Your task:
Scan the material below for lines with the word "round" and report how many there are, with nothing added.

+++ Input +++

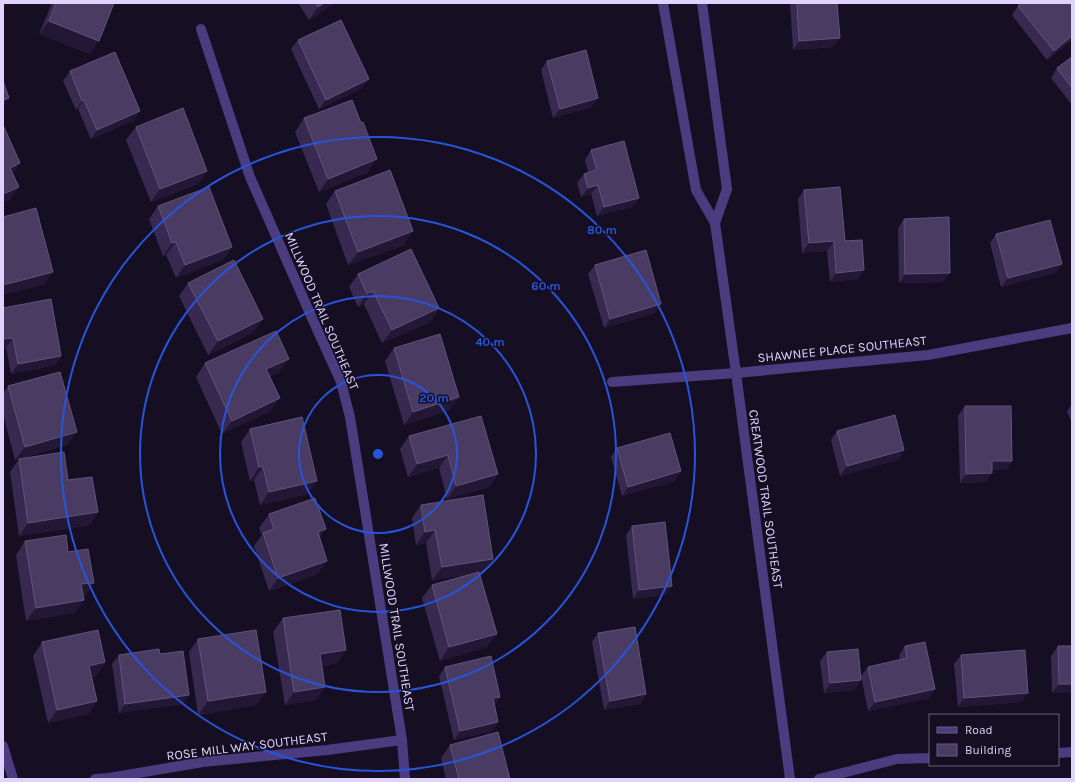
<svg xmlns="http://www.w3.org/2000/svg" width="1075" height="782" viewBox="0 0 1075 782" font-family="Karla,sans-serif">
  <rect width="100%" height="100%" fill="#160f23"/>
  <g fill="none" stroke-linecap="round" stroke-linejoin="round">
    <g stroke="#4b3c80" stroke-width="10">
      <polyline points="663,3 696,190 715,223 736,373 790,779"/>
      <polyline points="702,3 727,189 715,223"/>
      <polyline points="201,29 250,177 316,327 341,382 350,417 402,740 405,779"/>
      <polyline points="612,382 736,373 928,355 1072,328"/>
      <polyline points="3,746 13,779"/>
      <polyline points="1058,753 1072,752"/>
      <polyline points="95,779 109,778 203,762 327,750 402,740"/>
      <polyline points="819,779 897,759 930,758"/>
    </g>
  </g>
  <g fill="#382950">
    <polygon points="52,3 114,3 90,54 39,34"/>
    <polygon points="298,3 335,3 309,20"/>
    <polygon points="790,3 837,3 833,47 793,50"/>
    <polygon points="1072,3 1072,40 1047,60 1012,15 1018,6"/>
    <polygon points="298,40 362,88 319,109 291,49"/>
    <polygon points="1072,57 1072,105 1051,78 1057,68"/>
    <polygon points="547,61 592,107 553,118 541,70"/>
    <polygon points="70,71 134,120 91,139 78,109 76,110 63,81"/>
    <polygon points="304,118 368,172 319,192 295,132"/>
    <polygon points="136,127 207,171 198,184 151,202 126,140"/>
    <polygon points="591,150 639,198 632,207 597,216 591,194 581,197 577,183 584,174 588,172 585,160"/>
    <polygon points="804,190 845,241 858,279 830,282 827,251 802,253 798,199"/>
    <polygon points="335,191 404,245 348,265 326,204"/>
    <polygon points="158,206 232,247 223,260 176,278 166,255 163,256 149,219"/>
    <polygon points="904,219 943,282 899,283 898,228"/>
    <polygon points="996,234 1062,264 1055,273 1001,287 990,243"/>
    <polygon points="595,265 655,313 604,328 588,274"/>
    <polygon points="358,274 439,308 430,322 382,343 364,304 358,307 349,287"/>
    <polygon points="188,283 254,332 208,355 179,296"/>
    <polygon points="3,308 61,356 55,365 11,374 6,347 3,348"/>
    <polygon points="394,348 450,410 404,425 385,361"/>
    <polygon points="205,363 279,372 270,376 270,411 222,434 196,377"/>
    <polygon points="8,386 67,445 19,459 68,480 98,512 89,525 19,536 10,472 19,459 15,460 3,414 3,394"/>
    <polygon points="1072,404 1072,424 1067,411"/>
    <polygon points="965,406 1012,461 1006,470 992,470 986,482 960,483 958,416"/>
    <polygon points="250,429 308,494 260,505 254,480 250,481 241,442"/>
    <polygon points="837,431 904,450 898,460 840,476 831,440"/>
    <polygon points="409,436 498,474 489,487 447,499 439,468 408,477 400,449"/>
    <polygon points="617,448 681,471 675,481 622,496 611,457"/>
    <polygon points="421,505 493,559 484,572 479,573 487,647 440,661 422,598 432,585 472,574 432,580 426,543 416,545 412,518"/>
    <polygon points="269,514 318,574 269,591 254,546 262,535 259,528"/>
    <polygon points="632,526 672,586 665,595 633,599 626,535"/>
    <polygon points="25,541 68,552 94,583 84,596 83,596 84,600 74,613 26,621 16,555"/>
    <polygon points="283,618 346,650 337,663 322,666 316,700 285,705 273,632"/>
    <polygon points="598,633 646,694 640,704 604,710 592,642"/>
    <polygon points="198,639 266,692 256,705 198,715 189,652"/>
    <polygon points="42,642 105,662 96,676 91,677 97,701 88,714 48,723 33,656"/>
    <polygon points="905,646 935,689 929,698 868,711 861,676 868,667 900,660 899,655"/>
    <polygon points="1058,646 1072,646 1072,693 1052,693 1051,656"/>
    <polygon points="827,652 855,690 824,693 820,661"/>
    <polygon points="160,654 189,695 183,704 119,713 112,664 119,655"/>
    <polygon points="961,655 1022,702 958,707 954,664"/>
    <polygon points="445,667 500,697 494,705 498,722 492,731 454,740 439,676"/>
    <polygon points="450,745 510,779 446,779 441,758"/>
  </g>
  <g fill="#231736">
    <polygon points="324,3 335,3 309,20 318,7"/>
    <polygon points="49,21 99,41 90,54 39,34"/>
    <polygon points="1072,36 1072,40 1047,60 1054,51"/>
    <polygon points="840,38 833,47 793,50 799,41"/>
    <polygon points="369,79 362,88 319,109 326,100"/>
    <polygon points="9,98 3,107 3,100"/>
    <polygon points="598,98 592,107 553,118 560,109"/>
    <polygon points="84,100 78,109 76,110 82,101"/>
    <polygon points="140,111 134,120 91,139 97,130"/>
    <polygon points="377,159 368,172 319,192 328,179"/>
    <polygon points="20,163 11,176 10,168"/>
    <polygon points="207,171 198,184 151,202 160,189"/>
    <polygon points="598,185 591,194 581,197 588,188"/>
    <polygon points="19,187 10,200 3,203 3,194"/>
    <polygon points="639,198 632,207 597,216 604,207"/>
    <polygon points="413,231 404,245 348,265 358,252"/>
    <polygon points="834,241 827,251 802,253 809,243"/>
    <polygon points="176,242 166,255 163,256 172,243"/>
    <polygon points="232,247 223,260 176,278 185,265"/>
    <polygon points="1062,264 1055,273 1001,287 1008,278"/>
    <polygon points="864,270 858,279 830,282 836,273"/>
    <polygon points="53,272 44,285 3,295 3,285"/>
    <polygon points="950,273 943,282 899,283 905,274"/>
    <polygon points="373,291 364,304 358,307 367,294"/>
    <polygon points="661,304 655,313 604,328 610,319"/>
    <polygon points="439,308 430,322 382,343 392,330"/>
    <polygon points="263,319 254,332 208,355 218,341"/>
    <polygon points="13,338 6,347 3,348 3,339"/>
    <polygon points="61,356 55,365 11,374 18,364"/>
    <polygon points="289,359 279,372 257,382 266,369"/>
    <polygon points="459,397 450,410 404,425 413,412"/>
    <polygon points="280,398 270,411 222,434 232,421"/>
    <polygon points="77,432 67,445 15,460 25,447"/>
    <polygon points="904,450 898,460 840,476 847,466"/>
    <polygon points="448,455 439,468 408,477 417,464"/>
    <polygon points="992,461 1012,461 1006,470 986,470"/>
    <polygon points="259,467 263,467 254,480 250,481"/>
    <polygon points="681,471 675,481 622,496 628,487"/>
    <polygon points="992,473 986,482 960,483 966,474"/>
    <polygon points="498,474 489,487 447,499 456,486"/>
    <polygon points="317,481 308,494 260,505 269,492"/>
    <polygon points="98,512 89,525 19,536 28,523"/>
    <polygon points="326,529 316,542 318,532"/>
    <polygon points="435,530 426,543 416,545 425,532"/>
    <polygon points="493,559 484,572 432,580 442,567"/>
    <polygon points="327,561 318,574 269,591 278,578"/>
    <polygon points="94,583 84,596 72,597 81,584"/>
    <polygon points="672,586 665,595 633,599 639,590"/>
    <polygon points="84,600 74,613 26,621 36,608"/>
    <polygon points="497,634 487,647 440,661 449,647"/>
    <polygon points="346,650 337,663 311,667 320,654"/>
    <polygon points="105,662 96,676 80,679 89,666"/>
    <polygon points="861,680 855,690 824,693 830,683"/>
    <polygon points="1059,684 1072,684 1072,693 1052,693"/>
    <polygon points="325,687 316,700 285,705 294,692"/>
    <polygon points="935,689 929,698 868,711 875,702"/>
    <polygon points="266,692 256,705 198,715 208,701"/>
    <polygon points="1028,693 1022,702 958,707 964,698"/>
    <polygon points="646,694 640,704 604,710 610,701"/>
    <polygon points="189,695 183,704 119,713 125,704"/>
    <polygon points="500,697 494,706 493,698"/>
    <polygon points="97,701 88,714 48,723 57,710"/>
    <polygon points="498,722 492,731 454,740 460,731"/>
  </g>
  <g fill="#4a3b63" stroke="#61537b">
    <polygon points="56,3 114,3 99,41 49,21"/>
    <polygon points="316,3 324,3 318,7"/>
    <polygon points="797,3 837,3 840,38 799,41"/>
    <polygon points="1022,3 1072,3 1072,36 1054,51 1018,6"/>
    <polygon points="341,20 369,79 326,100 298,40"/>
    <polygon points="586,50 598,98 560,109 547,61"/>
    <polygon points="115,52 140,111 97,130 84,100 82,101 70,71"/>
    <polygon points="1072,57 1072,88 1057,68"/>
    <polygon points="3,81 9,98 3,100"/>
    <polygon points="352,100 361,123 363,122 377,159 328,179 304,118"/>
    <polygon points="183,108 207,171 160,189 136,127"/>
    <polygon points="3,125 20,163 10,168 19,187 3,194"/>
    <polygon points="624,141 639,198 604,207 598,185 588,188 584,174 597,170 591,150"/>
    <polygon points="390,170 413,231 358,252 335,191"/>
    <polygon points="209,187 232,247 185,265 176,242 172,243 158,206"/>
    <polygon points="840,187 845,241 862,240 864,270 836,273 834,241 809,243 804,190"/>
    <polygon points="36,208 53,272 3,285 3,217"/>
    <polygon points="949,217 950,273 905,274 904,219"/>
    <polygon points="1050,220 1062,264 1008,278 996,234"/>
    <polygon points="411,249 439,308 392,330 373,291 367,294 358,274"/>
    <polygon points="646,250 661,304 610,319 595,265"/>
    <polygon points="234,260 263,319 218,341 188,283"/>
    <polygon points="51,299 61,356 18,364 13,338 3,339 3,308"/>
    <polygon points="276,331 289,359 266,369 280,398 232,421 205,363"/>
    <polygon points="440,334 459,397 413,412 394,348"/>
    <polygon points="60,372 77,432 25,447 8,386"/>
    <polygon points="965,406 1011,406 1012,461 992,461 992,473 966,474"/>
    <polygon points="895,415 904,450 847,466 837,431"/>
    <polygon points="481,416 498,474 456,486 448,455 417,464 409,436"/>
    <polygon points="302,417 317,481 269,492 263,467 259,467 250,429"/>
    <polygon points="670,433 681,471 628,487 617,448"/>
    <polygon points="64,452 68,480 92,477 98,512 28,523 19,459"/>
    <polygon points="483,495 493,559 442,567 435,530 425,532 421,505"/>
    <polygon points="315,498 326,529 318,532 327,561 278,578 263,533 274,529 269,514"/>
    <polygon points="665,522 672,586 639,590 632,526"/>
    <polygon points="66,535 68,552 88,549 94,583 81,584 84,600 36,608 25,541"/>
    <polygon points="479,572 497,634 449,647 432,585"/>
    <polygon points="340,610 346,650 320,654 325,687 294,692 283,618"/>
    <polygon points="635,627 646,694 610,701 598,633"/>
    <polygon points="98,630 105,662 89,666 97,701 57,710 42,642"/>
    <polygon points="256,630 266,692 208,701 198,639"/>
    <polygon points="925,642 935,689 875,702 868,667 907,658 905,646"/>
    <polygon points="1058,646 1072,646 1072,684 1059,684"/>
    <polygon points="159,649 160,654 183,651 189,695 125,704 119,655"/>
    <polygon points="858,649 861,680 830,683 827,652"/>
    <polygon points="1025,650 1028,693 964,698 961,655"/>
    <polygon points="491,656 500,697 493,698 498,722 460,731 445,667"/>
    <polygon points="498,732 510,779 459,779 450,745"/>
  </g>
  <g fill="none" stroke="#2755da" stroke-width="2">
    <circle cx="378" cy="454" r="79"/>
    <circle cx="378" cy="454" r="158"/>
    <circle cx="378" cy="454" r="238"/>
    <circle cx="378" cy="454" r="317"/>
  </g>
  <g text-anchor="middle" dominant-baseline="central" stroke-width="3" stroke-linejoin="round" paint-order="stroke">
    <g font-size="13" fill="#dfd3fd" stroke="#160f23">
      <text transform="translate(322 311) rotate(67)">MILLWOOD TRAIL SOUTHEAST</text>
      <text transform="translate(842 349) rotate(-6)">SHAWNEE PLACE SOUTHEAST</text>
      <text transform="translate(766 499) rotate(82)">CREATWOOD TRAIL SOUTHEAST</text>
      <text transform="translate(397 627) rotate(81)">MILLWOOD TRAIL SOUTHEAST</text>
      <text transform="translate(247 746) rotate(-7)">ROSE MILL WAY SOUTHEAST</text>
    </g>
  </g>
  <circle cx="378" cy="454" r="6" fill="#2755da" stroke="#160f23" stroke-width="2"/>
  <g font-size="12" text-anchor="middle" font-weight="bold" fill="#2755da" stroke="#160f23" stroke-width="3" stroke-linejoin="round" paint-order="stroke">
    <text x="602" y="234">80 m</text>
    <text x="546" y="290">60 m</text>
    <text x="490" y="346">40 m</text>
    <text x="434" y="402">20 m</text>
  </g>
  <rect width="1075" height="782" fill="none" stroke="#dfd3fd" stroke-width="8"/>
  <rect x="929" y="714" width="130" height="52" fill="#160f23" stroke="#665d7a"/>
  <rect x="937" y="727" width="20" height="6" fill="#4b3c80" stroke="#665d7a"/>
  <text x="965" y="734" font-size="12" fill="#dfd3fd">Road</text>
  <rect x="937" y="744" width="20" height="12" fill="#4a3b63" stroke="#665d7a"/>
  <text x="965" y="754" font-size="12" fill="#dfd3fd">Building</text>
</svg>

+++

Answer to the problem:
3